Wednesday, May 02, 2007

Morbid Thoughts

Mr. b recently booked our tickets to France for our 10th Anniversary in September. And then I said that we needed a will. I wasn't trying to bring doom upon our trip, because honestly I can't wait and it's going to be loads of fun. But it just strikes me as the responsible thing to do now that we're parents. I remember that when my parents and I went to the USSR in '87 but my sister and brother stayed behind, they set up a will. And with one of the Merc Rage members about to graduate law school, it was pretty easy to find out what we need. Apparently there's a simple form that we can fill out and get notarized; we figure Kirk will go to my sister and my dad will take care of the "estate".

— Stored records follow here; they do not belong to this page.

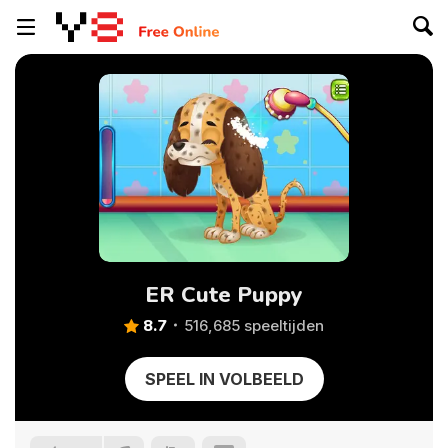
ER Cute Puppy
8.7
516,685 speeltijden
SPEEL IN VOLBEELD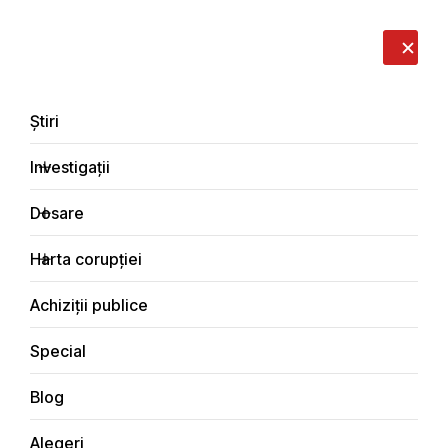
LIVE
EN
RO
RU
Despre noi
Contacte
Donează
Sesizează
Știri
Investigații
Dosare
Investigații
Harta corupției
Principala
Integritate
Achiziții publice
Special
Blog
INTEGRITATE
Alegeri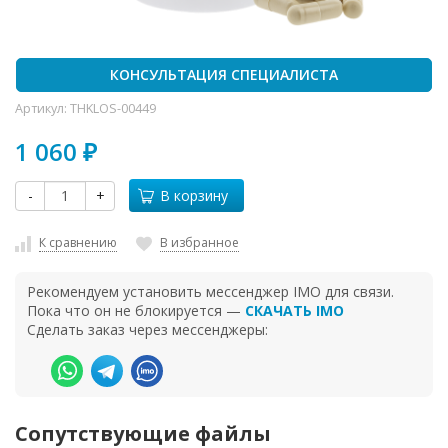
КОНСУЛЬТАЦИЯ СПЕЦИАЛИСТА
Артикул:
THKLOS-00449
1 060
₽
-
+
В корзину
К сравнению
В избранное
Рекомендуем установить мессенджер IMO для связи.
Пока что он не блокируется —
СКАЧАТЬ IMO
Сделать заказ через мессенджеры:
Сопутствующие файлы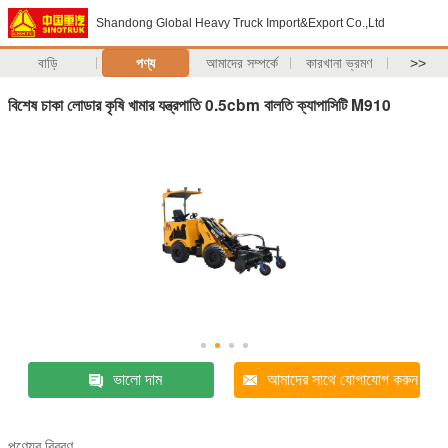
Shandong Global Heavy Truck Import&Export Co.,Ltd
বাড়ি
পণ্য
আমাদের সম্পর্কে
কারখানা ভ্রমণ
>>
বিশেষ চাকা লোডার কৃষি খামার যন্ত্রপাতি 0.5cbm বালতি ক্যাপাসিটি M910
ভালো দাম
আমাদের সাথে যোগাযোগ করুন
পণ্যের বিবরণ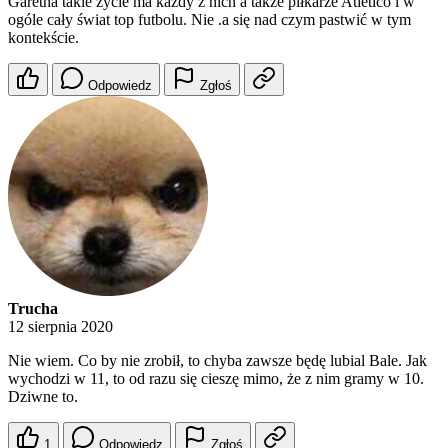
Garetha takie życie ma każdy z nich a także piłkarze Atletico i w
ogóle cały świat top futbolu. Nie .a się nad czym pastwić w tym
kontekście.
Odpowiedz
Zgłoś
Trucha
12 sierpnia 2020
Nie wiem. Co by nie zrobił, to chyba zawsze będę lubial Bale. Jak
wychodzi w 11, to od razu się cieszę mimo, że z nim gramy w 10.
Dziwne to.
1
Odpowiedz
Zgłoś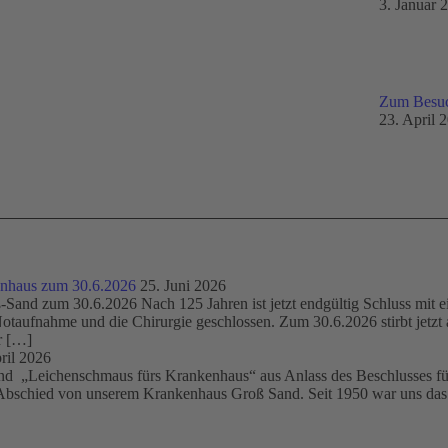
3. Januar 
Zum Besuc
23. April 
enhaus zum 30.6.2026
25. Juni 2026
Sand zum 30.6.2026 Nach 125 Jahren ist jetzt endgültig Schluss mit 
otaufnahme und die Chirurgie geschlossen. Zum 30.6.2026 stirbt jetzt a
r […]
ril 2026
„Leichenschmaus fürs Krankenhaus“ aus Anlass des Beschlusses für
bschied von unserem Krankenhaus Groß Sand. Seit 1950 war uns das Kr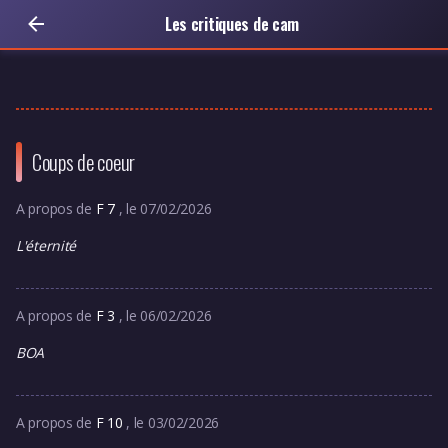
Les critiques de cam
Coups de coeur
A propos de
F 7
, le 07/02/2026
L'éternité
A propos de
F 3
, le 06/02/2026
BOA
A propos de
F 10
, le 03/02/2026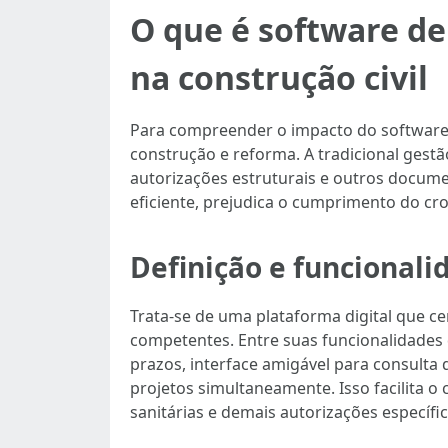
O que é software d
na construção civil
Para compreender o impacto do software 
construção e reforma. A tradicional gestã
autorizações estruturais e outros docum
eficiente, prejudica o cumprimento do cro
Definição e funcionali
Trata-se de uma plataforma digital que c
competentes. Entre suas funcionalidades
prazos, interface amigável para consulta
projetos simultaneamente. Isso facilita o
sanitárias e demais autorizações específ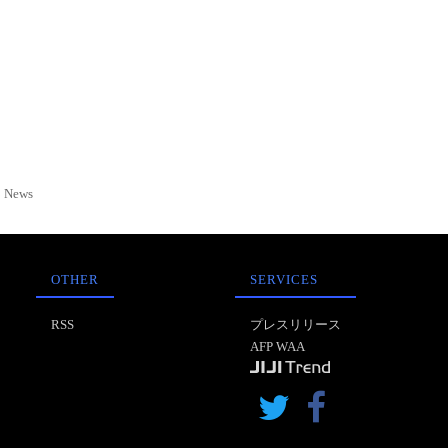
News
OTHER
SERVICES
RSS
プレスリリース
AFP WAA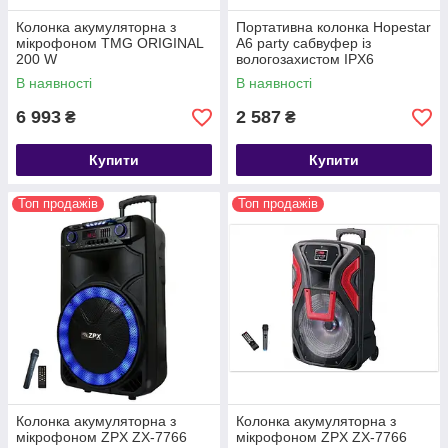
Колонка акумуляторна з
Портативна колонка Hopestar
мікрофоном TMG ORIGINAL
A6 party сабвуфер із
200 W
вологозахистом IPX6
(Bluetooth/USB/FM/TWS)
В наявності
В наявності
6 993
2 587
₴
₴
Купити
Купити
Топ продажів
Топ продажів
Колонка акумуляторна з
Колонка акумуляторна з
мікрофоном ZPX ZX-7766
мікрофоном ZPX ZX-7766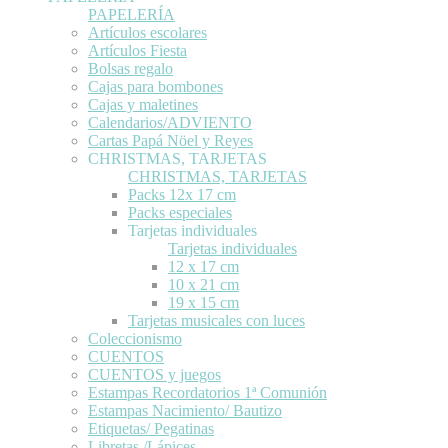
PAPELERÍA
Artículos escolares
Artículos Fiesta
Bolsas regalo
Cajas para bombones
Cajas y maletines
Calendarios/ADVIENTO
Cartas Papá Nöel y Reyes
CHRISTMAS, TARJETAS
CHRISTMAS, TARJETAS
Packs 12x 17 cm
Packs especiales
Tarjetas individuales
Tarjetas individuales
12 x 17 cm
10 x 21 cm
19 x 15 cm
Tarjetas musicales con luces
Coleccionismo
CUENTOS
CUENTOS y juegos
Estampas Recordatorios 1ª Comunión
Estampas Nacimiento/ Bautizo
Etiquetas/ Pegatinas
Libretas /Lápices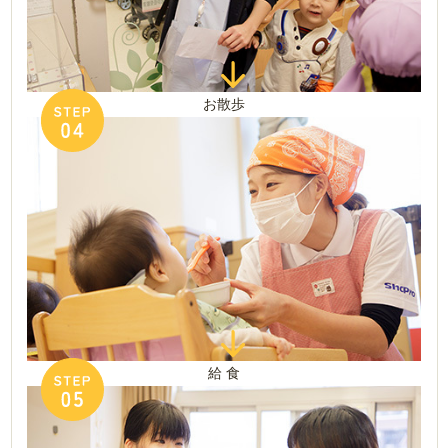
お散歩
給 食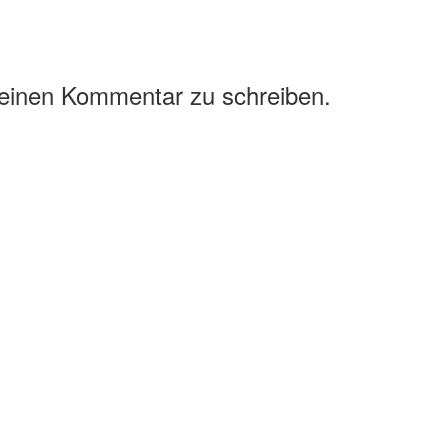
 einen Kommentar zu schreiben.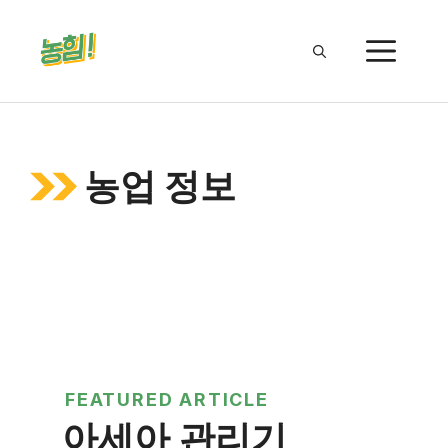
Skip
to
ME
content
농업 정보
FEATURED ARTICLE
아세아 관리기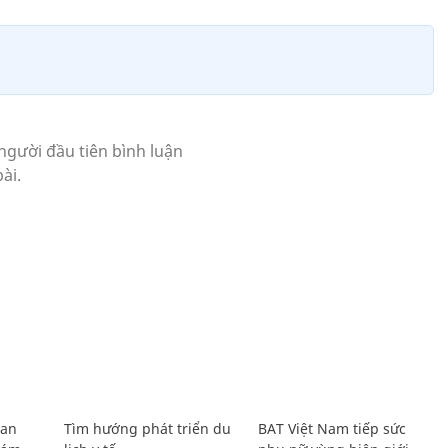
Lan
Tìm hướng phát triển du
BAT Việt Nam tiếp sức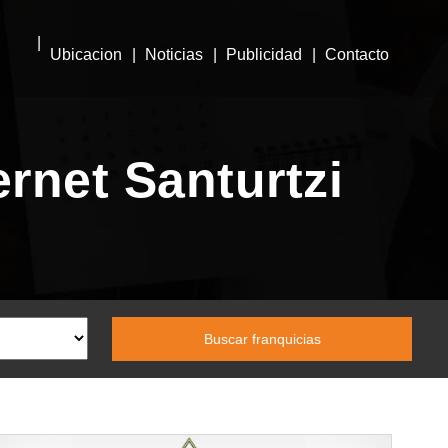
Ubicacion
Noticias
Publicidad
Contacto
ernet Santurtzi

But I've been extra aware of my own mortality these last few weeks anyways. My dad found out that a classmate of mine from my dance studio passed away. And it's not like we were particularly close, but we were in the same competitive troupe for years and traveled together and had sleep overs and practiced together and so I certainly knew her well. And 31 is just too young.

What I found interesting is that my dad thought that the fact that she didn't have kids was a blessing. There were no youngsters left without a mother. Whereas I thought it was tragic that she died before she had a chance to experience the utter joy that is being a mother.

For me it's less about the "immortality" of having a part of you continue after you're gone. Though I definitely grieve for her parents loss and for the grandchildren they'll never have. And as much as I'm fascinated by my own and Mr. b's genealogies, continuing the line is not of the utmost priority. (Thought I confess to loving the "heir and a spare" expectations for the royal family.) Yet if something were to, goddess forbid, happen to Mr. b, I would be comforted by the idea that I have a part of him still with me in Kirk.

4 comments:

Anonymous said...

That's not morbid, it is prudent.

Anonymous said...

hey girl, i am a notary- bring it on over and i can take care of it for you. it's a good idea- i am acutally buying life insurance. I guess that means we are grown ups...

belsum said...

Thanks, lis.

And you're right, angelmamma, we're totally grown ups now! I need to get better life insurance, too....

Zany Mama said...

Yeah, SRH and I had the whole will discusson about 2 years ago. Very uncomfortable that. Responsible, but uncomfortable.

We're also about to celebrate our 10th. SRH is wanting to leave the country, but I'm not sure I'm feeling it. There's something about being a parent. And being a parent with your child in a different country.

I'm just not at ease with it yet. (But I haven't completley ruled it out either because, duh, I'd love to go to Ireland.)